Monitoring Progress and Measuring Outcomes
Systematically monitoring student progress and assessing implementation of SEL strategies during implementation allows for course adaptations and student supports to happen in real time. This is particularly critical to ensure that course rigor and student engagement are comparable to in-person courses.
Measuring the outcomes of this course model ensures the courses have the intended influence on student outcomes and generates ongoing support from administrators, educators, and partners for implementation and growth.

Monitor implementation for continuous improvement
Monitoring the implementation of SEL strategies requires instructors to engage in a regular, reflective practice on at least a biweekly basis to reflect on the SEL strategies they implemented that week, how it went (e.g., student engagement with activities, facilitation, or technical challenges with an activity), and plans for adaptation.
College leaders, or the identified champion, should check in with instructors at least two times per semester to discuss progress, challenges, and lessons with implementation. This includes checking in on learning across instructors to understand how they collaborate to share real-time adaptations and lessons.
Together, these strategies promote ongoing learning and documentation to inform adaptations for future semesters and expansion into other courses.
Measure outcomes
If colleges want to research how SEL strategies are influencing student outcomes, they can build on the approach established by the ICAN project. There are four key areas that colleges might focus on to measure the impact of the courses:
- Students’ skill development and course experience: The college should distribute surveys at the start and end of each course to monitor students’ skill development, shifts in academic identity, and perceptions of instructor support. Colleges can leverage the sample student baseline and follow-up surveys (PDF) developed as part of the ICAN project.
- Course engagement and success: Student engagement in online courses can be measured in several ways, depending on the delivery mode (synchronous, asynchronous, or hybrid). The college should identify at least one engagement measure to collect based on the delivery approach, such as student attendance at live lectures or the time spent in the course’s learning management system.
- Academic achievement: Tracking course pass rates and grade point averages for students in courses that integrate SEL can help the college understand the outcomes of these courses compared with those of students in similar dual enrollment courses.
- Future course-taking and matriculation: To understand the potential longer-term benefits of offering this course model, colleges should track participating students’ future enrollment in dual enrollment courses and compare them with a comparison group of students. Additionally, tracking students’ matriculation to the college after high school graduation can serve as an indicator of their positive experience with the college.
Selecting a comparison group
To measure the impact of SEL strategies on student outcomes, it is necessary to compare the outcomes of students who receive the intervention with those of students taking similar dual enrollment courses but not receiving the intervention.
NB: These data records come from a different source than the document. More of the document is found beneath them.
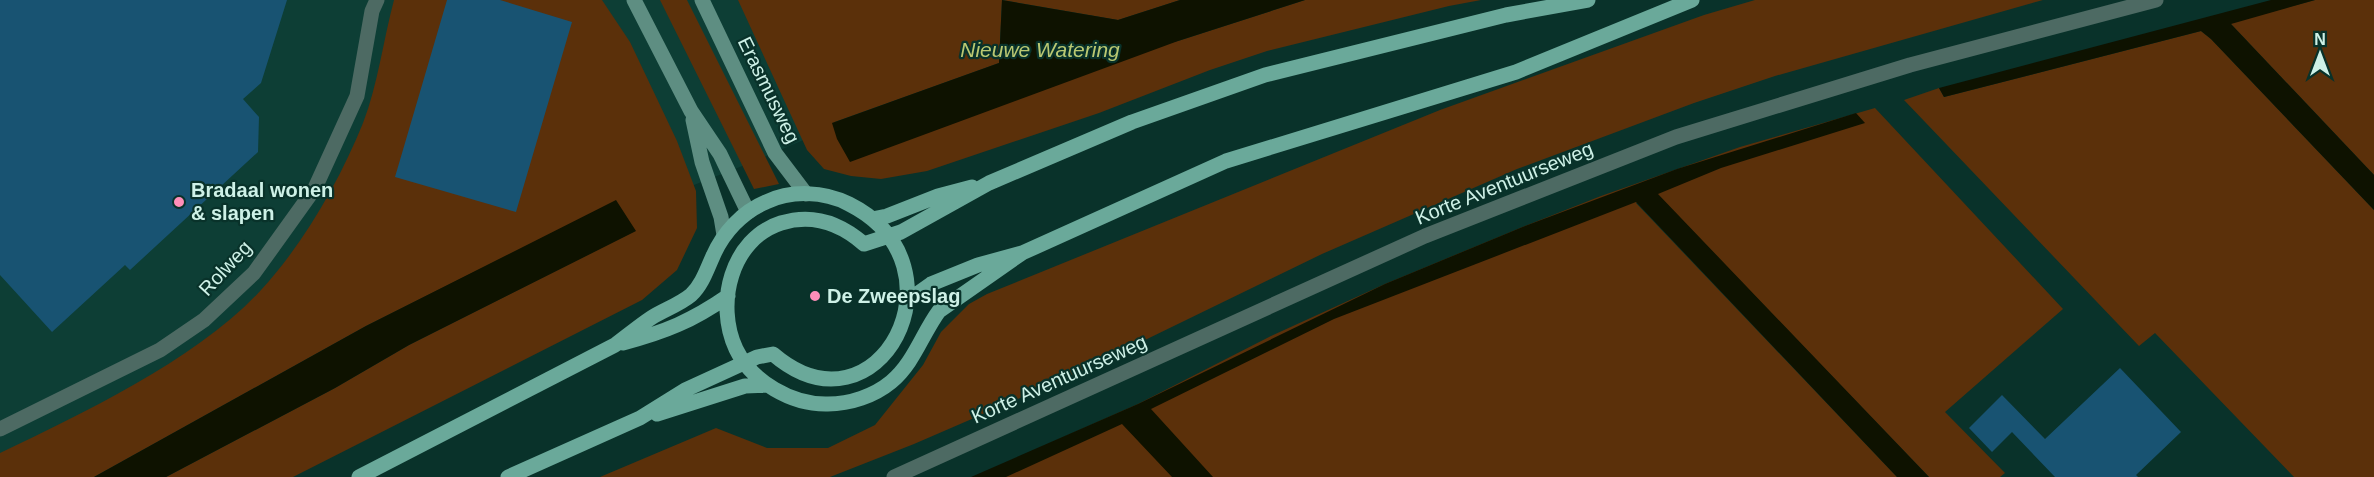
<svg xmlns="http://www.w3.org/2000/svg" width="2374" height="477" viewBox="0 0 2374 477" font-family="Arial,sans-serif">
<rect width="100%" height="100%" fill="#09322a"/>
<path fill="#0d3e35" d="M0,0H1124L755,161L84,425L0,464Z"/>
<path fill="#5b300a" d="M394,0H602L630,42L677,141L696,191L697,228L677,270L642,300L293,477H166L335,388L409,345L635,231L616,201L366,326L94,477H0V453C84,413 199,358 261,290C304,243 339,182 363,123C378,84 383,41 394,0Z
M660,0H687L779,184L754,189Z
M738,0H1180L1118,20L1002,0L999,63L832,123L1178,41L1305,0H1481L1449,6L1267,51L1210,70L1099,113L927,171L881,179L851,176L824,169L807,150Z
M1755,0H2043L1775,76L1694,103L1517,169L1322,254L1071,376L914,444L830,477H600L716,428L767,448H828L875,425L923,365L941,332L969,304L987,294L1440,110L1704,15Z
M2315,0H2374V175L2230,23Z
M2201,31L2211,39L2374,210V477H2294L2155,333L2139,346L1904,100L1939,88L1944,97Z
M1875,108L2063,309L1945,412L2005,473L2000,477H1929L1657,194L1636,203L1897,477H973L1138,404L1271,336L1385,284L1525,226L1601,196L1740,147Z"/>
<path fill="#0e1200" d="M1002,0L1118,20L1180,0H1305L1178,41L850,162L837,139L832,123L999,63Z
M2271,0H2315L2231,24L2374,175V210L2211,39L2201,31L1944,97L1939,88Z
M1856,113L1865,123L1721,168L1658,194L1929,477H1897L1636,202L1334,319L1151,409L1213,477H1172L1122,424L1006,477H971L1138,404L1385,284L1525,226L1677,169Z
M616,200L636,231L409,345L335,388L166,477H94L366,326Z"/>
<path fill="#185372" d="M0,0H287L261,83L243,99L259,117L258,152L130,270L125,265L52,332L0,275Z
M447,0H500L572,22L516,212L395,177Z
M2120,368L2181,432L2136,475L2138,477H2055L2012,432L1992,452L1969,428L2002,395L2045,439Z"/>
<g fill="none" stroke-linecap="round" stroke-linejoin="round">
<path stroke="#4d6a63" stroke-width="15" d="M0,429L160,350L204,320L254,273L315,188L357,96L372,11L377,0
M894,477L1425,236L1676,137L1910,65L2156,0"/>
<path stroke="#5e8e82" stroke-width="15" d="M634,0L691,111L720,154L748,212
M702,0L775,153L806,194
M693,120L702,162L721,217L724,235"/>
<path stroke="#6aa99a" stroke-width="15" d="M872,219L887,216L938,196L972,187
M1022,253L939,311C922,334 914,363 891,382C874,396 850,404 828,404C792,405 752,382 736,349C715,304 731,239 781,223C813,213 840,223 864,244L901,232L989,183L1132,122L1265,75L1506,15L1588,0
M907,301L931,284L978,265L1022,253L1226,161L1516,72L1692,0
M623,343C665,332 692,321 728,296
M657,414L745,386L768,385
M359,477L615,345C627,336 639,326 651,318C663,310 679,305 691,295C702,285 707,269 713,256C723,233 742,212 766,202C791,190 824,191 849,204C972,266 878,444 773,354L757,357L685,390L640,418L508,477"/>
</g>
<g fill="#ff8eb9" stroke="#09322a" stroke-width="2">
<circle cx="179" cy="202" r="6"/>
<circle cx="815" cy="296" r="6"/>
</g>
<g text-anchor="middle" dominant-baseline="central" stroke-width="4.5" stroke-linejoin="round" paint-order="stroke">
<g font-size="20" fill="#cef1e7" stroke="#09322a">
<text transform="translate(769 90) rotate(64)">Erasmusweg</text>
<text transform="translate(1504 183) rotate(-22)">Korte Aventuurseweg</text>
<text transform="translate(225 268) rotate(-47)">Rolweg</text>
<text transform="translate(1059 379) rotate(-24)">Korte Aventuurseweg</text>
</g>
<g font-size="20" font-weight="bold" fill="#cef1e7" stroke="#09322a" text-anchor="start">
<text x="191" y="190">Bradaal wonen<tspan x="191" dy="23">&amp; slapen</tspan></text>
<text x="827" y="296">De Zweepslag</text>
</g>
<g font-size="21" font-style="italic" fill="#bac872" stroke="#09322a">
<text x="1040" y="49">Nieuwe Watering</text>
</g>
</g>
<g transform="translate(2320 54)" stroke="#09322a" stroke-width="4.5" paint-order="stroke">
<path d="M0-4.5L10 22L0 15L-10 22Z" fill="#cef1e7"/>
<text y="-9" font-size="16" font-weight="bold" text-anchor="middle" fill="#cef1e7">N</text>
</g>
</svg>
There are a few things to consider when selecting a comparison group:
- Instructor quality should be similar: It is likely that instructors who choose to implement SEL strategies are already effective instructors who strive to personalize learning for students. To make fair comparisons of student outcomes, it will be important to choose comparison instructors with similar practices, instructional approaches, and teaching tenure.
- Course content should be similar: Because course grades and longer-term student outcomes will likely differ across subject areas (for example, sociology versus college algebra), it will be important to select comparison courses in the same (or a similar) subject area.
- Consider differences before and after implementing the course: It may be difficult to be confident in measuring the impact of the course if there are other potential differences across a course with SEL and comparison courses. In addition to instructor quality and subject area, other examples include the characteristics of students enrolling in the courses or the “level” of the course (e.g., whether there are prerequisites or placement exams). To account for these differences, it would be helpful to measure student outcomes in selected courses before and after implementing SEL strategies and observe whether student outcomes improve more in ICAN courses than in comparison courses.